“And you're not a farmer nor a judge of cattle. How are you to pass your time, I 'd like to know?”

“If there were books, or if there were people to talk to—”

“Mrs. Dudgeon's deaf,—she's been deaf these twenty years; but she has a daughter. Is Lizzy deaf?”

“Of course she's not,” rejoined my aunt, tartly.

“Well, she'd talk to you; and Dan would talk. Not much, I believe, though; he a'n't a great fellow for talk.”

“They 're something silent all of them, but Lizzy is a nice girl and very pretty,—at least she was when I saw her here two years ago.”

“At all events, they are distant connections of your mother's; and as you are determined to live on your relations, I think you ought to give them a turn.”

“There is some justice in that, sir,” said I, determined now to resent no rudeness, nor show offence at any coarseness, however great it might be.

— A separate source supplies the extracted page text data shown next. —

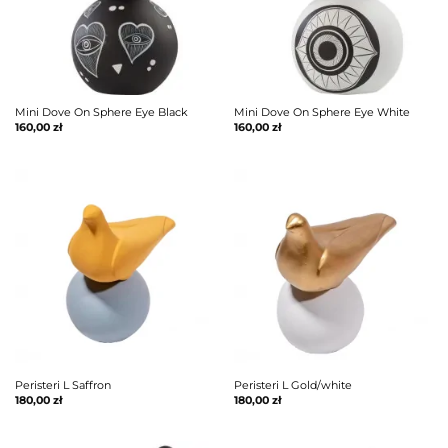
Mini Dove On Sphere Eye Black
Mini Dove On Sphere Eye White
160,00
zł
160,00
zł
Peristeri L Saffron
Peristeri L Gold/white
180,00
zł
180,00
zł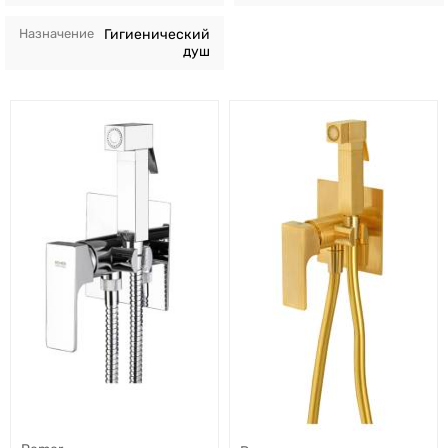
Назначение
Гигиенический
душ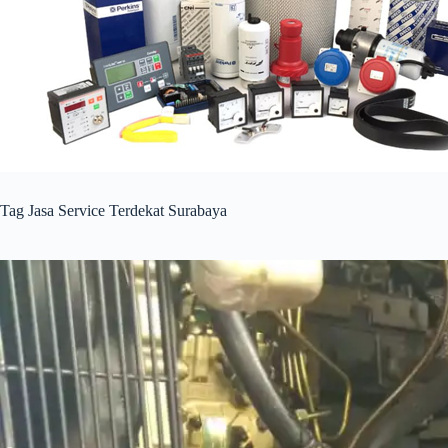
Tag
Jasa Service Terdekat Surabaya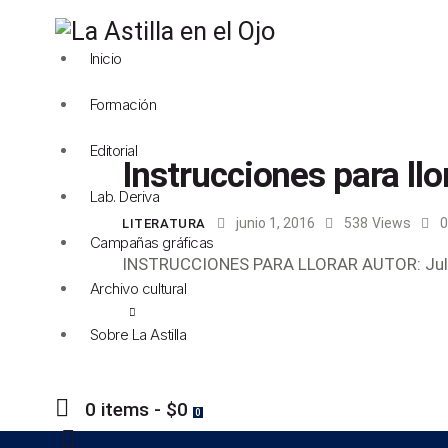
Inicio
Formación
Editorial
Instrucciones para llo
Lab. Deriva
junio 1, 2016
538
Views
0
LITERATURA
Campañas gráficas
INSTRUCCIONES PARA LLORAR AUTOR: Julio
Archivo cultural
Sobre La Astilla
0 items
-
$0
0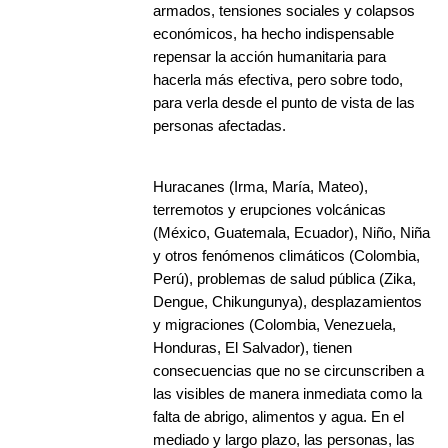
armados, tensiones sociales y colapsos
económicos, ha hecho indispensable
repensar la acción humanitaria para
hacerla más efectiva, pero sobre todo,
para verla desde el punto de vista de las
personas afectadas.
Huracanes (Irma, María, Mateo),
terremotos y erupciones volcánicas
(México, Guatemala, Ecuador), Niño, Niña
y otros fenómenos climáticos (Colombia,
Perú), problemas de salud pública (Zika,
Dengue, Chikungunya), desplazamientos
y migraciones (Colombia, Venezuela,
Honduras, El Salvador), tienen
consecuencias que no se circunscriben a
las visibles de manera inmediata como la
falta de abrigo, alimentos y agua. En el
mediado y largo plazo, las personas, las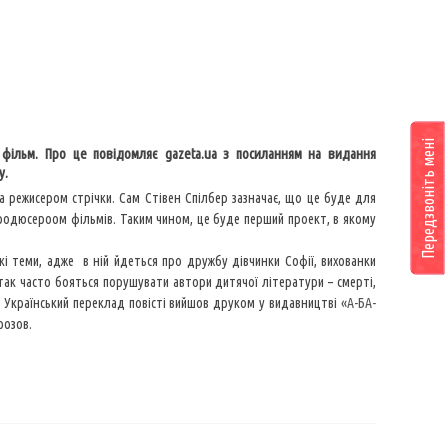
Передзвоніть мені
фільм. Про це повідомляє gazeta.ua з посиланням на видання
у.
 режисером стрічки. Сам Стівен Спілбер зазначає, що це буде для
продюсероом фільмів. Таким чином, це буде перший проект, в якому
кі теми, адже в ній йдеться про дружбу дівчинки Софії, вихованки
так часто бояться порушувати автори дитячої літератури – смерті,
. Український переклад повісті вийшов друком у видавництві
«А-БА-
орозов.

“Well, then, I 'll write to-morrow, and say you 'll follow my letter, and be with them soon after they receive it. I believe it's a lonely sort of place enough,—Dan calls it next door to Greenland; but there's good air, and plenty of it.”

We talked for some time longer over the family whose guest I was to be, and I went off to bed, determined to see out this new act of my life's drama before I whistled for the curtain to drop.